Evangelicals who deny timelessness must account for the implications that denial has for immutability, simplicity, and God’s eternality. If you change, redefine, or alter these doctrines of God, you have created a different God.
It’s just going to take some time. Time will heal. Or simply: with time my dear, with time.
Time is powerful. It heals, transforms, renews, dulls, and decays. It raises rulers and silences them. It turns infants into the aged. It chisels the face of mountains and then turns them to dust. And as humans, we are all its subjects. We feel its effects and are subject to its demands.
One of the most tangible tolls of time is the manner in which it weighs upon our relationships. I don’t relate to my parents the way I did when I was in elementary school. In the same way, I won’t be able to relate to my one-year-old daughter the same way I do today in several months from now. Time demands relationships to change—the change being characterized less by goods and bads and more by difference.

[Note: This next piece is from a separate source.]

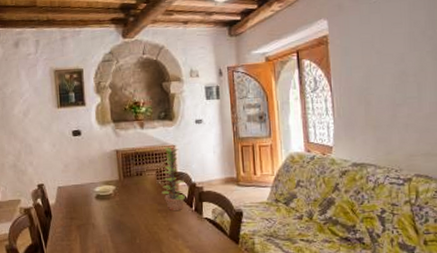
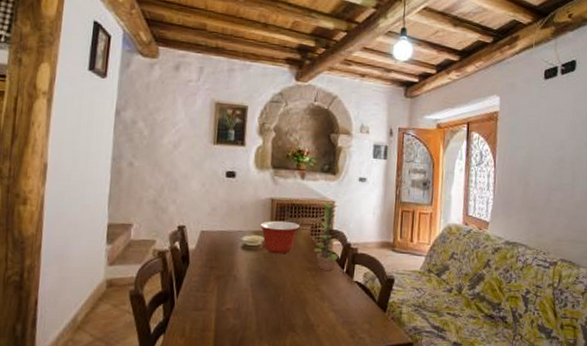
mixing bowl: none [108,169,146,200] -> present [259,220,301,254]

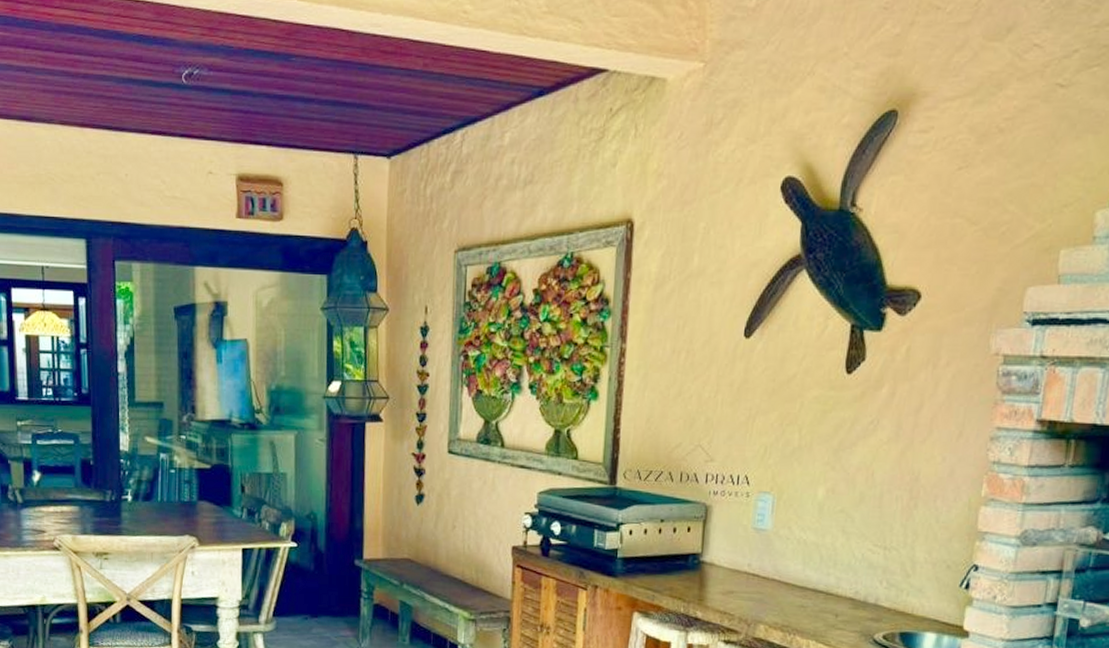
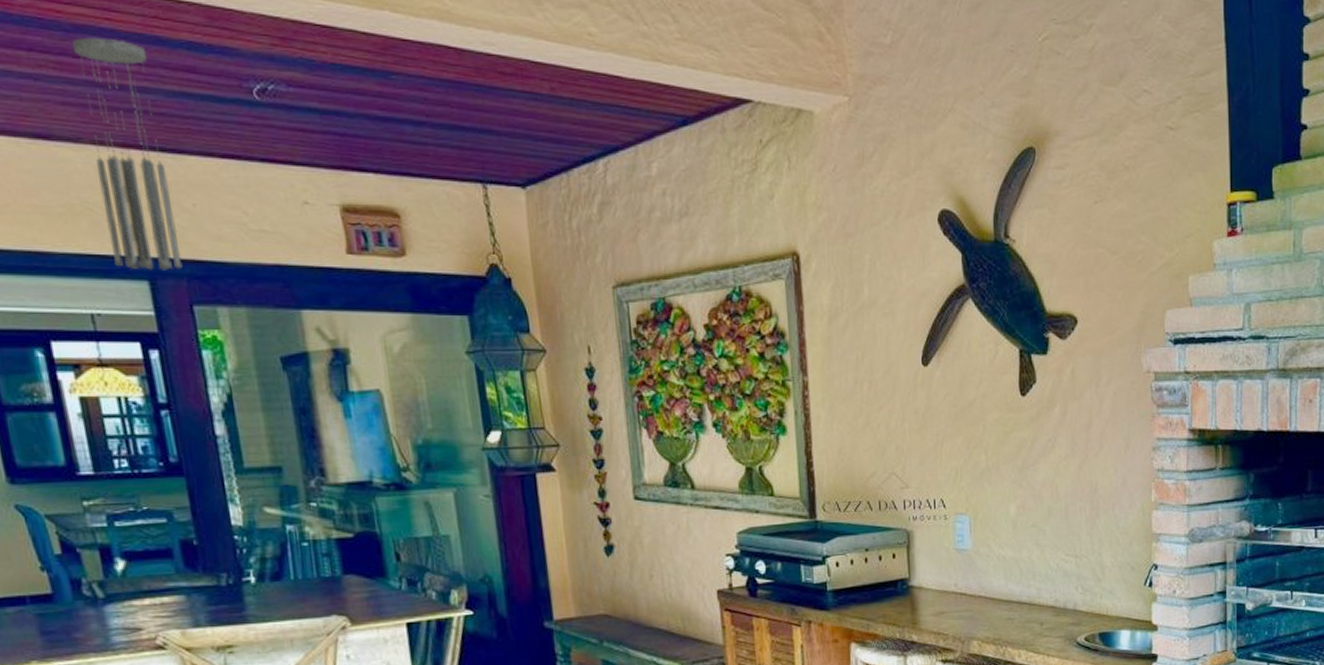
wind chime: none [57,34,112,231] -> present [73,37,183,270]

Thus, the question needs to be asked: How does God relate to time? In what ways does time affect our relationship to Him?
One of the loftiest and, admittedly, most puzzling doctrines for us as temporal creatures is the timeless and eternal nature of God. We often assume that the eternality of God refers to God’s immortality, but this fringes on over-simplicity. Stephen Charnock defined eternity as “a permanent and immutable state . . . a perfect possession of life without any variation; it comprehends in itself all years, all ages, all periods of ages; it never begins; it endures after every duration of time, and never ceaseth; it doth as much outrun time, as it went before the beginning of it: time supposeth something before it; but there can be nothing before eternity.”1
Jonathan Edwards masterfully explains, “The eternity of God’s existence is nothing else but his immediate, perfect, and invariable possession of the whole of his unlimited life, together and at once.”2 In other words, in respect to time, there is no change in God whatsoever—no growth, no diminishment, not a trace of alteration. He remains untouched by the winds of time. He is without beginning or end, and He has no temporal succession—that is, He doesn’t move through time as we do.3 The eternality of God is simply the infinitude of God applied to time. By His eternal essence, God is the only being completely unaffected by the passage of time—He gains and loses nothing through the span history.
God even sees time in a unique manner. While the creature understands time sequentially—present slipping into past just as future slips into present—the eternal God views past, present, and future in a single, divine instant. He sees past and future with equal vividness, as if all of time were at once before Him: “For a thousand years in your sight are but as yesterday when it is past, or as a watch in the night” (Ps. 90:4). In the New Testament, Peter aptly explains, “With the Lord one day is like a thousand years, and a thousand years as one day” (2 Peter 3:8).